Фрагмент текста:
Живым голосом. Зачем в цифровую эру говорить и слушать — страница 39 из 85

Проблемы, о которых мне рассказали в Холбрук, кажутся столь же актуальными и через два года после посещения этой школы. Зимой 2015-го я побывала у Грега Адамса, директора средней школы Рэдуэй в Нью-Йорке. Директор рассказал мне о шестикласснике Луисе: его отец совершил самоубийство годом раньше. Из-за семейной трагедии Луис стал ранимым и очень зависимым от сестры по имени Хуанита – она на год старше.

Как-то раз Анна, одноклассница Луиса, рассердилась из-за того, что он перебил ее в школьном буфете, когда она пыталась поговорить с Хуанитой. На следующий день в школе Рэдуэй случился переполох. Оказывается, Анна запостила на Facebook фразу: “Надеюсь, Луис кончит так же, как его отец”. Адамс вызвал ученицу к себе в кабинет. Директор рассказывает о своем состоянии: “[Я] был разгневан, с трудом держал себя в руках. Я просто кипел от ярости”. На вопрос директора: “Зачем? Зачем ты это сделала?” Анна ответила: “Это всего лишь Facebook”. Адамс понял – ученица вообще не воспринимает случившееся как нечто реальное.

Директор самым решительным образом вознамерился “сделать так, чтобы Анна почувствовала себя на месте Луиса”. У себя в кабинете он сказал девочке: “Мы никуда не уйдем, пока я не заставлю тебя плакать. Мы просто не выйдем из этого кабинета, пока ты не расплачешься”. По словам Адамса, для этого ему понадобилось около пятнадцати минут. “А потом, – сказал директор, – мне, конечно же, пришлось позвонить маме Анны, чтобы объяснить ей, почему я довел ее дочь до слез”. Однако слезы девочки не убедили Адамса. Facebook каким-то образом навел ее на мысль, что можно считать других людей объектами, которым нельзя причинить боль, – и что жестокость в соцсети вроде как и жестокостью не считается.

Исходные данные:

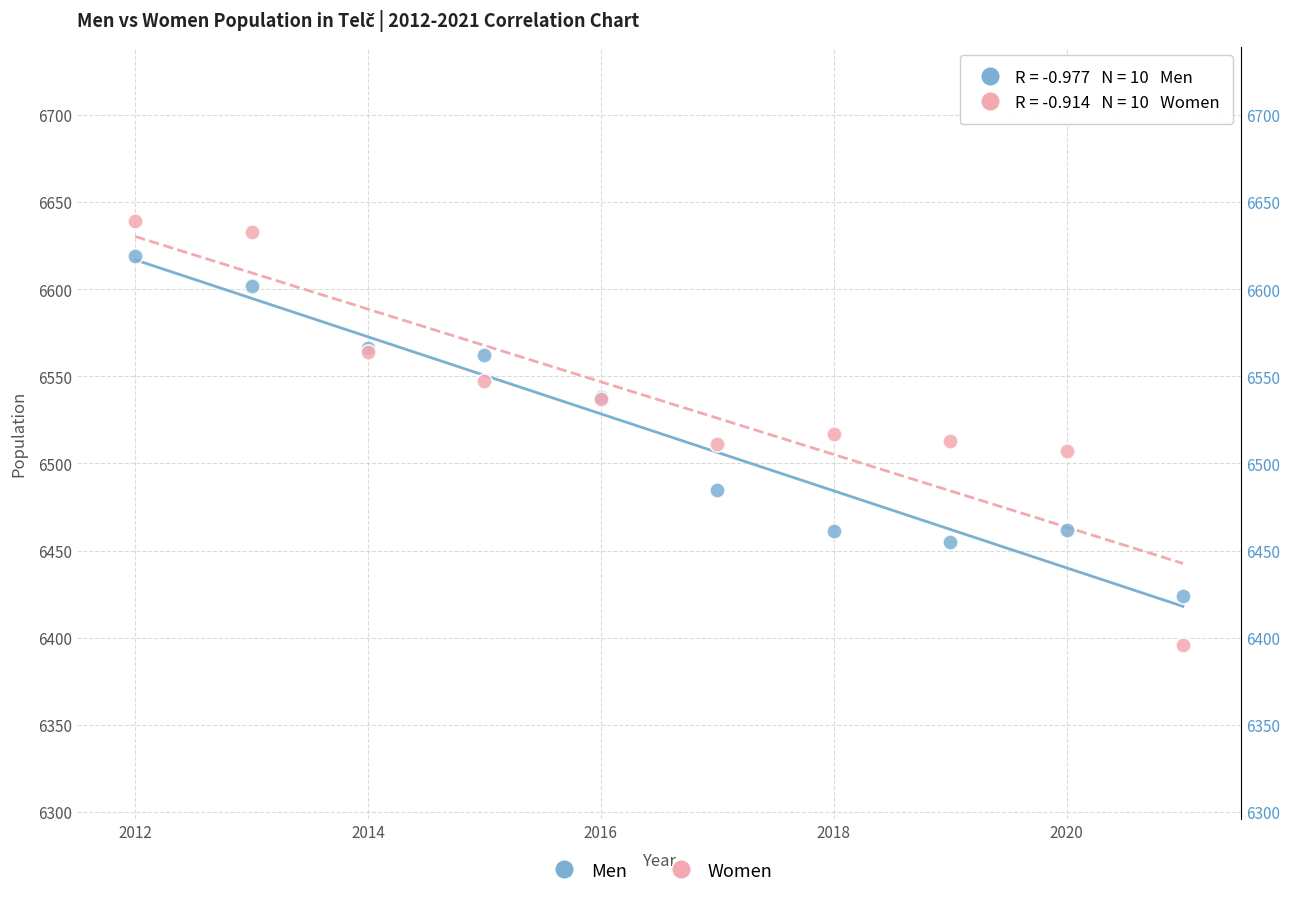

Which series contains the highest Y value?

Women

Задание 1:
Перечислите всех людей, которых отрывок о происшествии в школе Рэдуэй называет по имени.
Задание 2:
Продолжите отрывок о происшествии в школе Рэдуэй, начав сразу после его последнего предложения.

Ответ 1:
Грег Адамс, Луис, Хуанита, Анна.

Ответ 2:
Мы узнали, что люди, никогда бы не позволившие себе издеваться над кем-то в реальности, как ни в чем не бывало проявляют агрессию и грубость в сети. Когда мы видим лицо и слышим голос, это служит напоминанием, что мы разговариваем с живым человеком. В этом случае обычно действуют общепринятые правила приличия. Однако, общаясь через экран, мы испытываем своего рода дезингибирование. Согласно исследованиям, соцсети снижают чувство самоконтроля, а при этом временно – и довольно сильно – повышают самооценку[151]. Следовательно, в сети у нас появляется соблазн вести себя таким образом, что это может причинить вред другим людям (и в глубине души мы это осознаем), но перестаем об этом тревожиться.

Это сродни ситуации, когда сигнал оказывается заглушен. По мнению Адамса, ребята не воспринимают модель общения, в которой мы отождествляем себя с другими людьми. Без этого ученики Адамса не могут испытывать эмпатию или формировать надежные привязанности. Такая среда способствует буллингу и обыденной жестокости. Директора школы уже не удивляют результаты недавнего исследования, согласно которому процент студентов, чувствующих, что они защищены и могут положиться на своих друзей, уменьшился, а процент тех, кто ощущает себя неуверенно в дружеских отношениях, вырос[152].

Скопидомы

Когда мы в последний раз видели Хейли, она пыталась утешить Натали, подругу, находившуюся рядом с ней в момент утраты, но отдавшую предпочтение “людям в телефоне”, а не живому человеку. Это крайне огорчило Хейли, хотя она и понимает, что заставило Натали обратиться к телефону. На тот момент собственная социальная жизнь Хейли сосредоточилась вокруг обмена СМС и сообщениями в мессенджере. Не то чтобы девушку это радовало, но так уж складывается ее жизнь. Именно оставаясь на связи, она чувствует себя частью чего-то большего.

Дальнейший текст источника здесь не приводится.